The division can be performed at any time between November and March. The plant is gently removed from its pot and the rhizome is divided into two or more parts, each with roots and fronds. Each portion thus obtained is planted in a small pot. with a mixture of peat and sand and it treats like adult plants.


Spore multiplication is a very difficult technique to implement at home. In any case, if you want to try, below is explained how to do it.

In spring a leaf is cut with the spores that are scraped and dropped into a sheet, then prepare a box containing moorland and peat in equal parts and arrange the spores. Water evenly so as not to create holes in the ground and rests on a sheet of glass or a sheet of clear plastic.

At this point, place the box in the dark and at a temperature of about 20-23 ° C, taking care to keep the soil always moist. The glass plate or the plastic sheet must be opened every day in order to eliminate the condensation that forms.After about 2-3 months, if everything is successful, the first plants will begin to be born and at that point moved the box in a brighter position (but not too much) and remove the glass plate.Once the seedlings have grown and developed, transplant them in groups of 2-3 in a small pot, no more than 6-7 cm diameter and treat them like adult plants.

If you try, do me a favor, photograph the various sequences and send me the photos, I will publish them.


The leaves dry out and fall off

This is an obvious symptom of water imbalance, which means that irrigations are too scarce.
Remedies: as a first step it is advisable to immerse the vase in a bucket of water and wait until the earth is saturated with water. Then the excess water is drained well and then put back in its place. For the future, better regulate both watering and humidity.

The leaves turn light and appear discolored

If this symptom is highlighted, it means that there is too much light.
Remedies: move it to a less lit place.

The leaves curl

This pathology is a symptom of too low a temperature.
Remedies: move the plant to a more heated place.

The leaves have dark margins which wither quite quickly

This symptom occurs when the environment where the fern is located is too hot.
Remedies: move the plant to a less hot place.

The leaves have dark spots

If this symptom occurs it is possible that your fern is undergoing a fungal attack, most of the time due to water imbalances, that is to say to excessive stagnation of water in the saucer.
Remedies: eliminate the damaged parts and use specific fungicides products. For the future, better regulate your cultivation technique.

Brown spots on the underside of the leaves

Brown spots on the underside of the leaves could mean that you are in the presence of mealybug, brown mealybug or cottony mealybug. It is advisable to use a magnifying glass and observe them: compare them with the photo below, they are characteristics, you can't go wrong. Also if you try to remove them with a fingernail, they come off easily.

Remedies: remove them with a cotton swab soaked in alcohol or if the plant is large and potted, you can wash it with water and neutral soap by gently rubbing with a soft sponge to remove the parasites. Then rinse the fronds very well to remove all the soap. For larger plants, you can use specific pesticides available from a good nurseryman.
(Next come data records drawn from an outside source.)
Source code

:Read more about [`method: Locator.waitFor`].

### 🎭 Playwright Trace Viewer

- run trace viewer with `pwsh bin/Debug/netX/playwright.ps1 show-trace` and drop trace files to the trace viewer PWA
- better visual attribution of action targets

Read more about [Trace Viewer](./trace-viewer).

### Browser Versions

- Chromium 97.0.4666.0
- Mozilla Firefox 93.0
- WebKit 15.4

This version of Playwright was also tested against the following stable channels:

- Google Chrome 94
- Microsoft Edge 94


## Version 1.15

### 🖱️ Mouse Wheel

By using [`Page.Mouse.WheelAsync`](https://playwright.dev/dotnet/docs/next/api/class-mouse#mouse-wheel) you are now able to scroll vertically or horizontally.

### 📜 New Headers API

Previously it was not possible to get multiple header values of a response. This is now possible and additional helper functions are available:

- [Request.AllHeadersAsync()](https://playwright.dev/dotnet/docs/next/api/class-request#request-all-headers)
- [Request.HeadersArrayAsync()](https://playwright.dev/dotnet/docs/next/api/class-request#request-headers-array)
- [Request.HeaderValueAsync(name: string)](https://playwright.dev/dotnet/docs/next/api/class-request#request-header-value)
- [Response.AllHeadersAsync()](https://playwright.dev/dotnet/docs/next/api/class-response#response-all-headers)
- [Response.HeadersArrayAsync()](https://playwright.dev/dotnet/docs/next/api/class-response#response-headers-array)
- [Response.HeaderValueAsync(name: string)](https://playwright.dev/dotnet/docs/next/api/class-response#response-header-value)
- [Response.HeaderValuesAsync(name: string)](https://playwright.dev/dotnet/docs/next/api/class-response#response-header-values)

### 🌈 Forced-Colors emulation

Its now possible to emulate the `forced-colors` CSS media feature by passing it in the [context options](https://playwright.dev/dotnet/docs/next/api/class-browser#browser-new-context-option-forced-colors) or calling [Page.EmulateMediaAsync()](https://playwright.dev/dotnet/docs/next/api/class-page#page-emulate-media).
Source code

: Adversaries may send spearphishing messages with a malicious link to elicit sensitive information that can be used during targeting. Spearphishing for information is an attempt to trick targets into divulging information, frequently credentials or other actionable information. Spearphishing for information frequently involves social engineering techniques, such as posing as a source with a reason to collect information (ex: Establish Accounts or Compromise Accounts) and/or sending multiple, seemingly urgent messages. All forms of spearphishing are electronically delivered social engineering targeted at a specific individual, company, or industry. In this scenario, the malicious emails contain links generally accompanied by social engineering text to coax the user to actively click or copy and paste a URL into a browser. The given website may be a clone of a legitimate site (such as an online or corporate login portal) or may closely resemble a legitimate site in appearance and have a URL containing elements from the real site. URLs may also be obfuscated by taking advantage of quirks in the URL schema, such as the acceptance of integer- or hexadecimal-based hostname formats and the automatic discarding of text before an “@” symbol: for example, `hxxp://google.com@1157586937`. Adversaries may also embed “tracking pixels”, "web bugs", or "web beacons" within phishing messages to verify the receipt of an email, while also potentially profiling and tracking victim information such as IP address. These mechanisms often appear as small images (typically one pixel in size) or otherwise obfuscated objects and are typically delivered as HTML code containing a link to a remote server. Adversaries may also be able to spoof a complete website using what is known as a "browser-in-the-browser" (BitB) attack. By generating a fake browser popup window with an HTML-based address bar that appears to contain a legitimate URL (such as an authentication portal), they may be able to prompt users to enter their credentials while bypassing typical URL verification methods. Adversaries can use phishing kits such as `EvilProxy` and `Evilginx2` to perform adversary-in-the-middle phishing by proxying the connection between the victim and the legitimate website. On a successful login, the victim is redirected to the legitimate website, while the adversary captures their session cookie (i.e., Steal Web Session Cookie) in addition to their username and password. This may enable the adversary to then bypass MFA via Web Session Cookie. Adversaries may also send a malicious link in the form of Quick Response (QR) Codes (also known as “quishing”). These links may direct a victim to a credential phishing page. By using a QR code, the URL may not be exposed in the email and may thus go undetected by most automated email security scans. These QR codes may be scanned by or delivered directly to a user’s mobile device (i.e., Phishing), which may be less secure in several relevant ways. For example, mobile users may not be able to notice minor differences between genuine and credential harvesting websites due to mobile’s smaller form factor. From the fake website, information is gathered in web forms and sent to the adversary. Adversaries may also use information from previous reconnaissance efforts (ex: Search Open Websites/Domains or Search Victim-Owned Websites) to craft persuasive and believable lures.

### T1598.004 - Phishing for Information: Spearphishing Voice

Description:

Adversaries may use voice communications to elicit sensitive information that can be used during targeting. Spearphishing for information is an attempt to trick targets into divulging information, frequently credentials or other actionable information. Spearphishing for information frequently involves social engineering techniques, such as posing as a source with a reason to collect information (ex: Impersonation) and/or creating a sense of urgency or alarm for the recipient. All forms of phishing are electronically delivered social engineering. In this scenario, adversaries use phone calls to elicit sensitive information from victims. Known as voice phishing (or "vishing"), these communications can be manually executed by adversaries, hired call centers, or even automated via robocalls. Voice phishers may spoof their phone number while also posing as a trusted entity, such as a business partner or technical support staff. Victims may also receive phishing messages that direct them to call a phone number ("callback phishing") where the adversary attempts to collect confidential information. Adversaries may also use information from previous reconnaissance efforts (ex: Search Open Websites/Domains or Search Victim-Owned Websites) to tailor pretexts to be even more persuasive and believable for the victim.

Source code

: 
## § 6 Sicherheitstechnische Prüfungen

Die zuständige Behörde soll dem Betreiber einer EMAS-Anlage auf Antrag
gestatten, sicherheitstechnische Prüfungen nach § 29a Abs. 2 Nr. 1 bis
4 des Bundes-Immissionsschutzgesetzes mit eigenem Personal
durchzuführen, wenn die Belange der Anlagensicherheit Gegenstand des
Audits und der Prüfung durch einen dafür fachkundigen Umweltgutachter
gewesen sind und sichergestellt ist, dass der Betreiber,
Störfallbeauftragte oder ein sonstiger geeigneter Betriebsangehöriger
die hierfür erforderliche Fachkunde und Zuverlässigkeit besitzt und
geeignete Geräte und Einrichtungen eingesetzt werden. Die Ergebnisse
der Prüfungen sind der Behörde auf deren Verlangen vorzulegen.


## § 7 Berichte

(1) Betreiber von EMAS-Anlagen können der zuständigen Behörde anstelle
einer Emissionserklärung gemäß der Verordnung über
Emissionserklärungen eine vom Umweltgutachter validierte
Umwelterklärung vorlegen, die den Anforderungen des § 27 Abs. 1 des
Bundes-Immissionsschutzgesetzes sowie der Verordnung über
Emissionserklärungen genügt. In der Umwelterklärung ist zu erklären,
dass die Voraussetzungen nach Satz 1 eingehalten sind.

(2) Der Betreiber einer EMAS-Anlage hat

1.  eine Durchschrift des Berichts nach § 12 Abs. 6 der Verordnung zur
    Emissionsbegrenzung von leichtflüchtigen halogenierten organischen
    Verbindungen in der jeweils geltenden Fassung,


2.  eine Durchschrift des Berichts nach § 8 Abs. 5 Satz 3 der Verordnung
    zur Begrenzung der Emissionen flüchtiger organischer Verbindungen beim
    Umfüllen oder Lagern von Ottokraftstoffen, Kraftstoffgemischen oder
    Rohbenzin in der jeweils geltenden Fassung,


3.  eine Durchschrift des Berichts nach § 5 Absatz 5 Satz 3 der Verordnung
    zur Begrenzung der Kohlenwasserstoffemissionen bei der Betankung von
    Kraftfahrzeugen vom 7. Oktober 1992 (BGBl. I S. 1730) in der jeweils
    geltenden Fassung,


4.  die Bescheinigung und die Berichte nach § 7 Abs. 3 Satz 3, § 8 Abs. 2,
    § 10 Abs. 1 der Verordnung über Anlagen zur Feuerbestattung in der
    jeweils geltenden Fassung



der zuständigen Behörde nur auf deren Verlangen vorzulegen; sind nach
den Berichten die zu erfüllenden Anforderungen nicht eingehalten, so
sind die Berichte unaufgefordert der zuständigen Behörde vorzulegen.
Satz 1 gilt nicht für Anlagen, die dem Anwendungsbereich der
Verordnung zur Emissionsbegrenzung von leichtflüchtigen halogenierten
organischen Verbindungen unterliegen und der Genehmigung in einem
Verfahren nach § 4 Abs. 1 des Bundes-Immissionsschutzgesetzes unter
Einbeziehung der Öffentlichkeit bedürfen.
There Woodwardia it is a very ancient fern, in fact its appearance on earth dates back to the Tertiary era (Cenozoic, it began 65.5 ± 0.3 million years ago, the end of the Mesozoic, and is still ongoing).

There Woodwardia radicans is one of the 42 species of Italian flora that is considered at risk of extinction (it is included in Annex II to the EEC 43/92 directive) so if you happen to find it in the woods, take great care not to touch it, not to disturb it, and least of all never pick it up.

The ferns for many years remained shrouded in mystery because it was not possible to understand how they multiplied. Only in 1850 was the mystery revealed thanks to a German bookseller who had noticed the spores on the underside of the leaves, through which the plant reproduced.